Collected data entries
"""
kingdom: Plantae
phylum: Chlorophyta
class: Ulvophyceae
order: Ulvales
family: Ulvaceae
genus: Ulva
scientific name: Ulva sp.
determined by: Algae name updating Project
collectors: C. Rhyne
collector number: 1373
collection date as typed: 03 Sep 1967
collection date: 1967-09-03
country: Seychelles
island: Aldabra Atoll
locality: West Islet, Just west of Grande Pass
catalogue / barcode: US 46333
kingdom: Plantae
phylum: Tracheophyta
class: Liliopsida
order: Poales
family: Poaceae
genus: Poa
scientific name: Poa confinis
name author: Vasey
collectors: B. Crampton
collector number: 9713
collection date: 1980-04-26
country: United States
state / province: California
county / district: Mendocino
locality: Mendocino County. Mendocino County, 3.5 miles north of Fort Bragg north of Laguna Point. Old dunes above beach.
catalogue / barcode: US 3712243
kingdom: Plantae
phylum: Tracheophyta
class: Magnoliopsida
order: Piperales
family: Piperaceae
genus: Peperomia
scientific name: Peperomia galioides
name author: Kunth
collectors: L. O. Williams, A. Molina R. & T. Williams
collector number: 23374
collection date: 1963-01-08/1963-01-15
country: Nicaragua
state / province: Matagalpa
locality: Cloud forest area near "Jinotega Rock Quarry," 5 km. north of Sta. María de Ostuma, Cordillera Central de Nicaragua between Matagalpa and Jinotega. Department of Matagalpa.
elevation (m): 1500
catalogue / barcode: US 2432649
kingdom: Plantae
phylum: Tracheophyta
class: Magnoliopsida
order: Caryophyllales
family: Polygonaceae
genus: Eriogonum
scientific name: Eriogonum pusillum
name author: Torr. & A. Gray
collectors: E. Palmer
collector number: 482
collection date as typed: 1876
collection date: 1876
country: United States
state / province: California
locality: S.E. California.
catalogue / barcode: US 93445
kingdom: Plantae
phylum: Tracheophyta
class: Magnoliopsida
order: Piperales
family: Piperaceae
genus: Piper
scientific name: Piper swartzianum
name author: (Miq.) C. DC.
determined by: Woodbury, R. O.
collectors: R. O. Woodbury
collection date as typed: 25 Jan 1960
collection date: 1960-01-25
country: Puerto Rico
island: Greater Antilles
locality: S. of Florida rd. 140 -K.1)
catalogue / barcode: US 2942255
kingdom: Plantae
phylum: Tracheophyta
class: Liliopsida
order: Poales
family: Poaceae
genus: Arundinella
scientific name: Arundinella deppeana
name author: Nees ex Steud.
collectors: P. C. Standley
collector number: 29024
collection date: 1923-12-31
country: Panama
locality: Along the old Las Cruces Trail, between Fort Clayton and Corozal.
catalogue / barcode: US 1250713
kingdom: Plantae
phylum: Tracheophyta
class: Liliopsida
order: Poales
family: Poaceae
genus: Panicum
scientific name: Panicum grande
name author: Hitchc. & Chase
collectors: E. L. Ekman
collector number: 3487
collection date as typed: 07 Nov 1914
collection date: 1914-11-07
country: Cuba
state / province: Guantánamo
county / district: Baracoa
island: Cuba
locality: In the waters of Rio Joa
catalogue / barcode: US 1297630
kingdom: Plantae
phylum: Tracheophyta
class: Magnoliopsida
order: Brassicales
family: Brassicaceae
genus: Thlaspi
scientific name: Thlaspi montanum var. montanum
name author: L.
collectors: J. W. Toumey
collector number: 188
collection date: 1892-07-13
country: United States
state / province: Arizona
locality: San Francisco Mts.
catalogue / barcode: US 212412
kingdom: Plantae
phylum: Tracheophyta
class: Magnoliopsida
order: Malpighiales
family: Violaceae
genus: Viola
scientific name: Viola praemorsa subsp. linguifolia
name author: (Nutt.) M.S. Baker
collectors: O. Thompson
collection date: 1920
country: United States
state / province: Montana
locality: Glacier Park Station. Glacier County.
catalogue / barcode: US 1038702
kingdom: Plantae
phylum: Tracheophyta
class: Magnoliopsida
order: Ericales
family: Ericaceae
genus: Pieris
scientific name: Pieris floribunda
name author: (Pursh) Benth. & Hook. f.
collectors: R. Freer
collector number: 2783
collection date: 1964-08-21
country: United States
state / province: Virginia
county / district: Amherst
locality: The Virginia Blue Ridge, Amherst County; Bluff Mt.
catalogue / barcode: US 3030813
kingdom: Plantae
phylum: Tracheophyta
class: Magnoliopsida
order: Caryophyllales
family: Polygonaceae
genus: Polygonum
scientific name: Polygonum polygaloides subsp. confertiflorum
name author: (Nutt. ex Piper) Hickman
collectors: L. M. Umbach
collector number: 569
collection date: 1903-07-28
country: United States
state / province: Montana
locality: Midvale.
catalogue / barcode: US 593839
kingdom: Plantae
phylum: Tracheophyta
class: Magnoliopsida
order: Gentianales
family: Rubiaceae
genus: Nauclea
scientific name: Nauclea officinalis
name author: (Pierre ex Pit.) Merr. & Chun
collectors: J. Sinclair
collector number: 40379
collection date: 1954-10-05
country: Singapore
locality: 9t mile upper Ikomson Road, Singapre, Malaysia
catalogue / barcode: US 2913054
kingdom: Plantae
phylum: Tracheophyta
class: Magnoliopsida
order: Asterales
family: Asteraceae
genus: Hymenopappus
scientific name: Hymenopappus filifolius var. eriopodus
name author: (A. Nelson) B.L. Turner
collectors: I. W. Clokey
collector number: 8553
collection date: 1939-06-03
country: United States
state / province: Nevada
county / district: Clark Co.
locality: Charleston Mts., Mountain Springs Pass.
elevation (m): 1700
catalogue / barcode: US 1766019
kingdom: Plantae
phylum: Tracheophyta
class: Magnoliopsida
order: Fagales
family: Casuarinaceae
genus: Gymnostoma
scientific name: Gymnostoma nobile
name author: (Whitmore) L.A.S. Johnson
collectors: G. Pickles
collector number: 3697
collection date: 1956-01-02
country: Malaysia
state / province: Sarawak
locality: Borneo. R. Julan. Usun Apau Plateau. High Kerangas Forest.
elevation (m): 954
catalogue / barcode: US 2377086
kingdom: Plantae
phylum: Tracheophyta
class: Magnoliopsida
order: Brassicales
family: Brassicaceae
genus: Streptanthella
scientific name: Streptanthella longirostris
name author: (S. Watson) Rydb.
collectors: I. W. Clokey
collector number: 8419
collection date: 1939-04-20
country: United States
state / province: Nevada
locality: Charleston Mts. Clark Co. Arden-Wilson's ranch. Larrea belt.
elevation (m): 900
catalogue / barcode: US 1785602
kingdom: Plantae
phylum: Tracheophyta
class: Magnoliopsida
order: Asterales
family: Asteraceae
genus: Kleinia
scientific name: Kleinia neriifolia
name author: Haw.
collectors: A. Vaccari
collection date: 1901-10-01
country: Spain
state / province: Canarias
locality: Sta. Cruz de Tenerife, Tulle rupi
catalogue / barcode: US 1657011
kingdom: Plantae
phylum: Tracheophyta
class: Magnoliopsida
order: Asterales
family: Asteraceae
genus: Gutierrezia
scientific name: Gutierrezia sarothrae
"""
Can you duplicate every line of the material above word for word?

kingdom: Plantae
phylum: Chlorophyta
class: Ulvophyceae
order: Ulvales
family: Ulvaceae
genus: Ulva
scientific name: Ulva sp.
determined by: Algae name updating Project
collectors: C. Rhyne
collector number: 1373
collection date as typed: 03 Sep 1967
collection date: 1967-09-03
country: Seychelles
island: Aldabra Atoll
locality: West Islet, Just west of Grande Pass
catalogue / barcode: US 46333
kingdom: Plantae
phylum: Tracheophyta
class: Liliopsida
order: Poales
family: Poaceae
genus: Poa
scientific name: Poa confinis
name author: Vasey
collectors: B. Crampton
collector number: 9713
collection date: 1980-04-26
country: United States
state / province: California
county / district: Mendocino
locality: Mendocino County. Mendocino County, 3.5 miles north of Fort Bragg north of Laguna Point. Old dunes above beach.
catalogue / barcode: US 3712243
kingdom: Plantae
phylum: Tracheophyta
class: Magnoliopsida
order: Piperales
family: Piperaceae
genus: Peperomia
scientific name: Peperomia galioides
name author: Kunth
collectors: L. O. Williams, A. Molina R. & T. Williams
collector number: 23374
collection date: 1963-01-08/1963-01-15
country: Nicaragua
state / province: Matagalpa
locality: Cloud forest area near "Jinotega Rock Quarry," 5 km. north of Sta. María de Ostuma, Cordillera Central de Nicaragua between Matagalpa and Jinotega. Department of Matagalpa.
elevation (m): 1500
catalogue / barcode: US 2432649
kingdom: Plantae
phylum: Tracheophyta
class: Magnoliopsida
order: Caryophyllales
family: Polygonaceae
genus: Eriogonum
scientific name: Eriogonum pusillum
name author: Torr. & A. Gray
collectors: E. Palmer
collector number: 482
collection date as typed: 1876
collection date: 1876
country: United States
state / province: California
locality: S.E. California.
catalogue / barcode: US 93445
kingdom: Plantae
phylum: Tracheophyta
class: Magnoliopsida
order: Piperales
family: Piperaceae
genus: Piper
scientific name: Piper swartzianum
name author: (Miq.) C. DC.
determined by: Woodbury, R. O.
collectors: R. O. Woodbury
collection date as typed: 25 Jan 1960
collection date: 1960-01-25
country: Puerto Rico
island: Greater Antilles
locality: S. of Florida rd. 140 -K.1)
catalogue / barcode: US 2942255
kingdom: Plantae
phylum: Tracheophyta
class: Liliopsida
order: Poales
family: Poaceae
genus: Arundinella
scientific name: Arundinella deppeana
name author: Nees ex Steud.
collectors: P. C. Standley
collector number: 29024
collection date: 1923-12-31
country: Panama
locality: Along the old Las Cruces Trail, between Fort Clayton and Corozal.
catalogue / barcode: US 1250713
kingdom: Plantae
phylum: Tracheophyta
class: Liliopsida
order: Poales
family: Poaceae
genus: Panicum
scientific name: Panicum grande
name author: Hitchc. & Chase
collectors: E. L. Ekman
collector number: 3487
collection date as typed: 07 Nov 1914
collection date: 1914-11-07
country: Cuba
state / province: Guantánamo
county / district: Baracoa
island: Cuba
locality: In the waters of Rio Joa
catalogue / barcode: US 1297630
kingdom: Plantae
phylum: Tracheophyta
class: Magnoliopsida
order: Brassicales
family: Brassicaceae
genus: Thlaspi
scientific name: Thlaspi montanum var. montanum
name author: L.
collectors: J. W. Toumey
collector number: 188
collection date: 1892-07-13
country: United States
state / province: Arizona
locality: San Francisco Mts.
catalogue / barcode: US 212412
kingdom: Plantae
phylum: Tracheophyta
class: Magnoliopsida
order: Malpighiales
family: Violaceae
genus: Viola
scientific name: Viola praemorsa subsp. linguifolia
name author: (Nutt.) M.S. Baker
collectors: O. Thompson
collection date: 1920
country: United States
state / province: Montana
locality: Glacier Park Station. Glacier County.
catalogue / barcode: US 1038702
kingdom: Plantae
phylum: Tracheophyta
class: Magnoliopsida
order: Ericales
family: Ericaceae
genus: Pieris
scientific name: Pieris floribunda
name author: (Pursh) Benth. & Hook. f.
collectors: R. Freer
collector number: 2783
collection date: 1964-08-21
country: United States
state / province: Virginia
county / district: Amherst
locality: The Virginia Blue Ridge, Amherst County; Bluff Mt.
catalogue / barcode: US 3030813
kingdom: Plantae
phylum: Tracheophyta
class: Magnoliopsida
order: Caryophyllales
family: Polygonaceae
genus: Polygonum
scientific name: Polygonum polygaloides subsp. confertiflorum
name author: (Nutt. ex Piper) Hickman
collectors: L. M. Umbach
collector number: 569
collection date: 1903-07-28
country: United States
state / province: Montana
locality: Midvale.
catalogue / barcode: US 593839
kingdom: Plantae
phylum: Tracheophyta
class: Magnoliopsida
order: Gentianales
family: Rubiaceae
genus: Nauclea
scientific name: Nauclea officinalis
name author: (Pierre ex Pit.) Merr. & Chun
collectors: J. Sinclair
collector number: 40379
collection date: 1954-10-05
country: Singapore
locality: 9t mile upper Ikomson Road, Singapre, Malaysia
catalogue / barcode: US 2913054
kingdom: Plantae
phylum: Tracheophyta
class: Magnoliopsida
order: Asterales
family: Asteraceae
genus: Hymenopappus
scientific name: Hymenopappus filifolius var. eriopodus
name author: (A. Nelson) B.L. Turner
collectors: I. W. Clokey
collector number: 8553
collection date: 1939-06-03
country: United States
state / province: Nevada
county / district: Clark Co.
locality: Charleston Mts., Mountain Springs Pass.
elevation (m): 1700
catalogue / barcode: US 1766019
kingdom: Plantae
phylum: Tracheophyta
class: Magnoliopsida
order: Fagales
family: Casuarinaceae
genus: Gymnostoma
scientific name: Gymnostoma nobile
name author: (Whitmore) L.A.S. Johnson
collectors: G. Pickles
collector number: 3697
collection date: 1956-01-02
country: Malaysia
state / province: Sarawak
locality: Borneo. R. Julan. Usun Apau Plateau. High Kerangas Forest.
elevation (m): 954
catalogue / barcode: US 2377086
kingdom: Plantae
phylum: Tracheophyta
class: Magnoliopsida
order: Brassicales
family: Brassicaceae
genus: Streptanthella
scientific name: Streptanthella longirostris
name author: (S. Watson) Rydb.
collectors: I. W. Clokey
collector number: 8419
collection date: 1939-04-20
country: United States
state / province: Nevada
locality: Charleston Mts. Clark Co. Arden-Wilson's ranch. Larrea belt.
elevation (m): 900
catalogue / barcode: US 1785602
kingdom: Plantae
phylum: Tracheophyta
class: Magnoliopsida
order: Asterales
family: Asteraceae
genus: Kleinia
scientific name: Kleinia neriifolia
name author: Haw.
collectors: A. Vaccari
collection date: 1901-10-01
country: Spain
state / province: Canarias
locality: Sta. Cruz de Tenerife, Tulle rupi
catalogue / barcode: US 1657011
kingdom: Plantae
phylum: Tracheophyta
class: Magnoliopsida
order: Asterales
family: Asteraceae
genus: Gutierrezia
scientific name: Gutierrezia sarothrae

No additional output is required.